Order reversed without costs and defendant's motion for summary judgment dismissing the complaint granted.
PRESENT: RUDOLPH, P.J., McCABE and LIPPMAN, JJ.
Plaintiff brought the instant action to recover from defendant insurer $11,500, which was the appraised value of a diamond ring which had been stolen from the residence of Alfred F. Garbarino, Jr., two days before his death. Mr. Garbarino was the holder of a tenant's policy of insurance with defendant at the time of the loss. The policy had a $1,000 limit for loss by theft of jewelry.
Defendant established its prima facie entitlement to summary judgment by submitting an affidavit of the claims person familiar with the matter, a copy of the policy in effect at the time of the theft which indicated that there was a $1,000 limit on coverage for jewelry lost by theft, a declarations sheet indicating the policy period and the amount of coverage, as well as a copy of a check issued by the insurer indicating that it paid $1,000 to the estate to cover the loss. The burden then shifted to plaintiff to proffer evidence in admissible form to demonstrate the existence of a triable issue of fact ( see Alvarez v. Prospect Hosp., 68 NY2d 320, 324). Plaintiff's submissions failed to do so.

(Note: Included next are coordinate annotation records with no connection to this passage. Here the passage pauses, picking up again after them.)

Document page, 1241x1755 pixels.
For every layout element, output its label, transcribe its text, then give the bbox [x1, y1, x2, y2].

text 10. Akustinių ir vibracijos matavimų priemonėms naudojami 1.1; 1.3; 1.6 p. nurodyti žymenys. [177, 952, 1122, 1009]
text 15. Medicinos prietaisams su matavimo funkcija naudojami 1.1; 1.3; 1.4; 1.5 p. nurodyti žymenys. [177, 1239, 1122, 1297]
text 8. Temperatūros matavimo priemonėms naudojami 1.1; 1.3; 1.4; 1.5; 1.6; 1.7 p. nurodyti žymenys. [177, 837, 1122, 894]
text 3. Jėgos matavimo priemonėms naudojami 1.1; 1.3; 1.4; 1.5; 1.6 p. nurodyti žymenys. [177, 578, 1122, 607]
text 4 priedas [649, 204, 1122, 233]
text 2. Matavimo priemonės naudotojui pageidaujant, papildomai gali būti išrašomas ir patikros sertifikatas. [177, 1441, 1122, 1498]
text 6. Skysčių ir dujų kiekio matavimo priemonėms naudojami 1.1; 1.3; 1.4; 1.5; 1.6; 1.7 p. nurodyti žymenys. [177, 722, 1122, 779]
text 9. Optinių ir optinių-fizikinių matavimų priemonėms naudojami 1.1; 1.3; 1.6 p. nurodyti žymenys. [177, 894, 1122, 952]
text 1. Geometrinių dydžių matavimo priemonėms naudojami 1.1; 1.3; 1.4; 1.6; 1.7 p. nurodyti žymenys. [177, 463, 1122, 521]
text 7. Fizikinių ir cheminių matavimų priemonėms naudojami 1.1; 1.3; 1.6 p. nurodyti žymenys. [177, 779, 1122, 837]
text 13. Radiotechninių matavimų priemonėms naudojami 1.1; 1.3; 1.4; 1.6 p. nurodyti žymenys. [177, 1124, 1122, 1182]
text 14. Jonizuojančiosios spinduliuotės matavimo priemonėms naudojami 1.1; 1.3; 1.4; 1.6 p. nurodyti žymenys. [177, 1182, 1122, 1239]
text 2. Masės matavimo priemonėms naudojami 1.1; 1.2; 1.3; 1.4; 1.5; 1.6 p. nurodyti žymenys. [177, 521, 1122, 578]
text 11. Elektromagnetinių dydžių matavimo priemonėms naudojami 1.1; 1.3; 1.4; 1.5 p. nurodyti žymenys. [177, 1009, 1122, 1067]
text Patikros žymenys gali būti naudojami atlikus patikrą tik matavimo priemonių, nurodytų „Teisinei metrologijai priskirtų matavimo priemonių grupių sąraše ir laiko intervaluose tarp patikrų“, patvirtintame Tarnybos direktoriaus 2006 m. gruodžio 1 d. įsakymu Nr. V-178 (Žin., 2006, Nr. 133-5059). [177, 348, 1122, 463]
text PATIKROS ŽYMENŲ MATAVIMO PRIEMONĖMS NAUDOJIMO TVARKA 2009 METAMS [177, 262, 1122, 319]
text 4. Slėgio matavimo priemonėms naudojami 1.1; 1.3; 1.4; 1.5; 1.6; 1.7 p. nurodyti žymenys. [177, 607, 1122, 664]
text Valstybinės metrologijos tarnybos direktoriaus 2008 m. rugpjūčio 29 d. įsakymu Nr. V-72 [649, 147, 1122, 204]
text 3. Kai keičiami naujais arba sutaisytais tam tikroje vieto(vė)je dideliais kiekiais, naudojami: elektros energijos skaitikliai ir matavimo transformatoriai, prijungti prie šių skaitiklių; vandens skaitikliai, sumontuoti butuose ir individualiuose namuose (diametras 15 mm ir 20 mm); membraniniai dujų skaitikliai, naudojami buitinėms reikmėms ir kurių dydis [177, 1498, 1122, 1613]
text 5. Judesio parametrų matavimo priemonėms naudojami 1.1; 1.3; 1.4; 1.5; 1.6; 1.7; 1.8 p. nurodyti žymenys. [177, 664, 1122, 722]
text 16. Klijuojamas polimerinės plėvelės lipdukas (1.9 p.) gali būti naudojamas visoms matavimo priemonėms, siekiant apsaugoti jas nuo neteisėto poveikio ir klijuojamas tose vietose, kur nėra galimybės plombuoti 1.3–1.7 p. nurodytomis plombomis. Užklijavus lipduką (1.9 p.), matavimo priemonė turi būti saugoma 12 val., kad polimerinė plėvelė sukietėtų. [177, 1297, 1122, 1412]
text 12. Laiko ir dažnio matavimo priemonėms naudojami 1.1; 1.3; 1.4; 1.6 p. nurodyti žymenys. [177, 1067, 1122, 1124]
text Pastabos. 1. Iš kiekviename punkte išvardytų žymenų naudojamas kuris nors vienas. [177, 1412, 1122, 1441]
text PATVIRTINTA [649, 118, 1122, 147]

Those submissions, which, inter alia, consisted of a letter from defendant confirming receipt of the claim, and an unsworn appraisal report, did not support plaintiff's claim that there was no limitation on coverage. Moreover, the document entitled "Important Notice Concerning Your Homeowners Policy Coverage," which referred to certain changes in the policy, contained no language changing the terms with respect to limitations on coverage for the loss of jewelry. Although the court below found that there were questions of fact with respect to the specific policy applicable to the claim, it is our opinion that the court below erred in denying defendant's motion for summary judgment, and the complaint should therefore be dismissed.
Although the action was brought by the estate rather than by the executor in his representative capacity, under the circumstances, the misdescription in the caption may be considered a "mere irregularity" ( Rosenberg v. Caban, 16 NY2d 905, 906). We note that the complaint was verified by the executor of the estate.
Rudolph, P.J., McCabe and Lippman, JJ., concur.